Rewrite the text lines of each item, putting "Prior" in place of every "Previous" and keeping everything else the same. Leave the pictures out.

START Supplied material

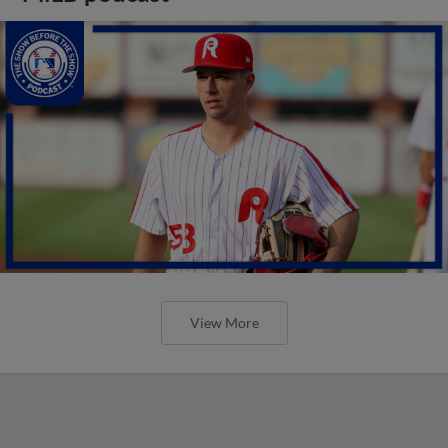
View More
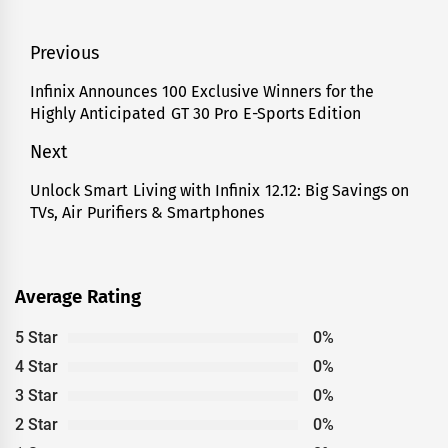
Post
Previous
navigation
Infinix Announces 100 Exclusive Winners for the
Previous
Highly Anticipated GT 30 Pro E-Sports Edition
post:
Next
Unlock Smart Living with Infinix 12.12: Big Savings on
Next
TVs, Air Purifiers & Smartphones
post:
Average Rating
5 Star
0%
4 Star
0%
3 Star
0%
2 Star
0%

END Supplied material

*Written response:*
View More
Post
Prior
navigation
Infinix Announces 100 Exclusive Winners for the
Prior
Highly Anticipated GT 30 Pro E-Sports Edition
post:
Next
Unlock Smart Living with Infinix 12.12: Big Savings on
Next
TVs, Air Purifiers & Smartphones
post:
Average Rating
5 Star
0%
4 Star
0%
3 Star
0%
2 Star
0%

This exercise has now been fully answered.